HeartRight: I like your point very much. I will quibble with parts of it, but you state an important principle.

I would not agree that I am (and/or others are) devaluing the operation by labeling it neutral. I am (we are) focusing on the consequences of the actions as informed (or corrupted) by the actors. It connects logically with your post script: surely the legal entity has no human attributes per se, but it obtains human attributes from the human actors. A company is a legal fiction, given veracity by the laws, some of which veil or hide the human actors. Piercing that veil is a legal exercise with a long track record.

Rob’s point about ethical restraint is key here, I believe. It challenges the notion that a Christian society will provide those restraints, and the evidence supporting that challenge is, shall we say, too extensive to ignore.

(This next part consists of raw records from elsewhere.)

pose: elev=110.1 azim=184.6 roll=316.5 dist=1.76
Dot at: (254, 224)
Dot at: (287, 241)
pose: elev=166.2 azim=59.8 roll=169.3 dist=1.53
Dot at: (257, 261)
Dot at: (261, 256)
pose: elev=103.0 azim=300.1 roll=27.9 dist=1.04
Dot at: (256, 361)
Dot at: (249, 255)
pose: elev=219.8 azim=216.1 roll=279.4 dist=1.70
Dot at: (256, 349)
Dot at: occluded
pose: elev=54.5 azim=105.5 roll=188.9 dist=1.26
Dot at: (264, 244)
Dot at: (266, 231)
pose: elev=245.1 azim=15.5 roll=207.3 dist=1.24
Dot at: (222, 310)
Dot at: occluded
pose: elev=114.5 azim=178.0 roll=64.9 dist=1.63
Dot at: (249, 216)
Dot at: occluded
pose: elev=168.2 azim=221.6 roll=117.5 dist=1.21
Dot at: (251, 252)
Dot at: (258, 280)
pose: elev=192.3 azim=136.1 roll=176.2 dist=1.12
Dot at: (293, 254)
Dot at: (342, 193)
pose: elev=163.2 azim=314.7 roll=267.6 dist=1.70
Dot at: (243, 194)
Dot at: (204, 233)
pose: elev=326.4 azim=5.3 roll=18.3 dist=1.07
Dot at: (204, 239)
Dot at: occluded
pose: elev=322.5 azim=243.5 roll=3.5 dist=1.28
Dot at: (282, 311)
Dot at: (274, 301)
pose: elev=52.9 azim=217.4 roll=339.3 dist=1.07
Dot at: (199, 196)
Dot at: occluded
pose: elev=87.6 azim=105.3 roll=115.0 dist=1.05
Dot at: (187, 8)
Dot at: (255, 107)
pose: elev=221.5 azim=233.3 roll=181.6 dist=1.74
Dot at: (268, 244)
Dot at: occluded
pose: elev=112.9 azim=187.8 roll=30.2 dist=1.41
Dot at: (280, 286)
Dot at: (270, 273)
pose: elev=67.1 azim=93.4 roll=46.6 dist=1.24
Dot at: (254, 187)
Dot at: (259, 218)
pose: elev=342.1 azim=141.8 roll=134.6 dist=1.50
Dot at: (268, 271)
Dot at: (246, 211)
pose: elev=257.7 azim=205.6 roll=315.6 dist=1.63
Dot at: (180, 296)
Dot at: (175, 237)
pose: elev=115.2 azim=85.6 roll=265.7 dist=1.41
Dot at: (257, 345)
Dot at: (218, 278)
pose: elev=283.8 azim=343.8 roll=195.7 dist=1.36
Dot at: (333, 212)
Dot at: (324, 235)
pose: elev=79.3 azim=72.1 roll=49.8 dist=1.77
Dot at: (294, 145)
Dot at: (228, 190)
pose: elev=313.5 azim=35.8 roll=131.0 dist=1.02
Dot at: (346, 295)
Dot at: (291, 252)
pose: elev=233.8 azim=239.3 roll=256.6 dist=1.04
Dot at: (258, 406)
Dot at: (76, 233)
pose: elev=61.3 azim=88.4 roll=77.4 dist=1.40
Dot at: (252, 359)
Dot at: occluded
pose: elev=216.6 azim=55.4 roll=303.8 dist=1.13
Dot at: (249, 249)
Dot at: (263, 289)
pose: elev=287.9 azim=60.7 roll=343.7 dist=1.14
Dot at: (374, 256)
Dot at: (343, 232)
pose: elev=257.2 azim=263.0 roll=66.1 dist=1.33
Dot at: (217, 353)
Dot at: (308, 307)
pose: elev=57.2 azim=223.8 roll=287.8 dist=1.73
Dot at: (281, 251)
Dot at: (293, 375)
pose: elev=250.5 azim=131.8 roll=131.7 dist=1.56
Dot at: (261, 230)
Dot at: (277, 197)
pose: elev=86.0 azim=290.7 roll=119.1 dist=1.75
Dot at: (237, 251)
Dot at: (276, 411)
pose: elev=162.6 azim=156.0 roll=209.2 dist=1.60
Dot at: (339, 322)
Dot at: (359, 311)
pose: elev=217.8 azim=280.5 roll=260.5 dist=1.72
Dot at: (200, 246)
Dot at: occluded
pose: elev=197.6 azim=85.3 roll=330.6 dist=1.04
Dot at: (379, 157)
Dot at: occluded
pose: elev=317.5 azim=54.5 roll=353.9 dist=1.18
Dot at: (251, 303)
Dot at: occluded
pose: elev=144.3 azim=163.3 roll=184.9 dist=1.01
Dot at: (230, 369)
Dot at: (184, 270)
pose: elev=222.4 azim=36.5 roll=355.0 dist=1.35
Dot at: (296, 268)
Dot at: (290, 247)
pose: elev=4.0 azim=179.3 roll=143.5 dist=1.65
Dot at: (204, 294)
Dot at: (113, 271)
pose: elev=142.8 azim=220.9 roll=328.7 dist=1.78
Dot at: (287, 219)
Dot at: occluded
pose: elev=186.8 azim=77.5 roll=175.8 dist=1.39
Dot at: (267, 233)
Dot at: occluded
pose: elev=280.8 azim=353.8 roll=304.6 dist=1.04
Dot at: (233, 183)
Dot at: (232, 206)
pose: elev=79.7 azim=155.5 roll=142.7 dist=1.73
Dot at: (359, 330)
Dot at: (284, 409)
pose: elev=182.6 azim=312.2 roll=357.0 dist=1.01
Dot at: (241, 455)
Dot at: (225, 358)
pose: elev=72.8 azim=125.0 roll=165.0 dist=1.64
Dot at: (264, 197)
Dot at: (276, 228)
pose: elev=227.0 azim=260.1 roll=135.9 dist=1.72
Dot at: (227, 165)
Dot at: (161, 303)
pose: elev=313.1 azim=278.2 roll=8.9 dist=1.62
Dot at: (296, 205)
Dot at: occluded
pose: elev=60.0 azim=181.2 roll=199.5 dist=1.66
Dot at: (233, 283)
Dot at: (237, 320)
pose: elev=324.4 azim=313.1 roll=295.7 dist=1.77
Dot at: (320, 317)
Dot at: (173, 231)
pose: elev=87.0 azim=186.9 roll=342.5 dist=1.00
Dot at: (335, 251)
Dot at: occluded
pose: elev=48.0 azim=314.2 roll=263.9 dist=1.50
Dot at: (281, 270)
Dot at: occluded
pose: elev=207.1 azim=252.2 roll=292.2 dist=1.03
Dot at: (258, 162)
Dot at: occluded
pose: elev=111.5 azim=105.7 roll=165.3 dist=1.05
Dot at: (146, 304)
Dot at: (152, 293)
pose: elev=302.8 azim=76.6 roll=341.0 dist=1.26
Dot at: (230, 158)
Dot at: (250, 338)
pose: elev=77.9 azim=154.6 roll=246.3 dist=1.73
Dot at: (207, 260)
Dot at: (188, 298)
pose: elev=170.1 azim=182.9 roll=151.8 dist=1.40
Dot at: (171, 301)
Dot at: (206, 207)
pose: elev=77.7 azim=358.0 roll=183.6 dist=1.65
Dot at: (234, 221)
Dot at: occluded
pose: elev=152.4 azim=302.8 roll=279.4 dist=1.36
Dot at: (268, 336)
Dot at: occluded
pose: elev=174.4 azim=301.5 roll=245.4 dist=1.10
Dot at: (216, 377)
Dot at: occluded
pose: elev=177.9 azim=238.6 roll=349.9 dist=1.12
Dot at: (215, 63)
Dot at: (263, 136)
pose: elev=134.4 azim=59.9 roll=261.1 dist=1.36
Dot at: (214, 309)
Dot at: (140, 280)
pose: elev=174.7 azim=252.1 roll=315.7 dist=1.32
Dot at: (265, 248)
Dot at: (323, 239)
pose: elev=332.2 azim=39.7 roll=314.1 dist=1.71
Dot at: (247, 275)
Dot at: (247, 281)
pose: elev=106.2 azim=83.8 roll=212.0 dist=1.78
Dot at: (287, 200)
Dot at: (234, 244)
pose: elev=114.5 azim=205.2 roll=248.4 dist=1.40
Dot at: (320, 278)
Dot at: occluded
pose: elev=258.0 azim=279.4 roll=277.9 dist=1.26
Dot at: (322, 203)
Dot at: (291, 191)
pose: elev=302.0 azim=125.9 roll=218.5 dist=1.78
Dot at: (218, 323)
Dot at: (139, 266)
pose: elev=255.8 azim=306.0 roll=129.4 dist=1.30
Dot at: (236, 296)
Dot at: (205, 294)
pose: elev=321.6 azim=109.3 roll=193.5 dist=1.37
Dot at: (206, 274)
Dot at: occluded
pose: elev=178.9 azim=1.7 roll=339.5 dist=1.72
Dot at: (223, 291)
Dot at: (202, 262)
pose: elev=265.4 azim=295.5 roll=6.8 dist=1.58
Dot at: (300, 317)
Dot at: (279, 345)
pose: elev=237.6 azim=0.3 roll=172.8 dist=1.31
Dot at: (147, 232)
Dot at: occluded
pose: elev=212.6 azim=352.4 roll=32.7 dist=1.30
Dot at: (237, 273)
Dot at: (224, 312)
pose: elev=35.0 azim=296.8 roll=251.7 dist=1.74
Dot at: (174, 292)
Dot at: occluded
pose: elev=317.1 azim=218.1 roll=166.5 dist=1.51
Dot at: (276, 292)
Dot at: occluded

I will neither participate in nor condone making Christianity itself the villain here. It’s neither valid nor necessary. I will hold to that challenge, that Christians do the same thing and look to the consequences first, rather than (as some prominent ones are wont to do) whitewash the criticism with “well, he/she was no true Christian” or some such.

The absence of good is not neutral, the absence of good is evil.

Stipulating for the moment that this is an accurate representation of the Christian POV, a strong implication of the challenge is to acknowledge that but leave it outside the discussion. Some of us, at least personally and anecdotally, have what we consider strong evidence that neutrality exists as a valid entity, capable of being perceived as good and evil depending on the POV of the observer. Further, it remains neutral (in a sideways application of the uncertainty principle) until someone observes it and pushes it to one side or the other.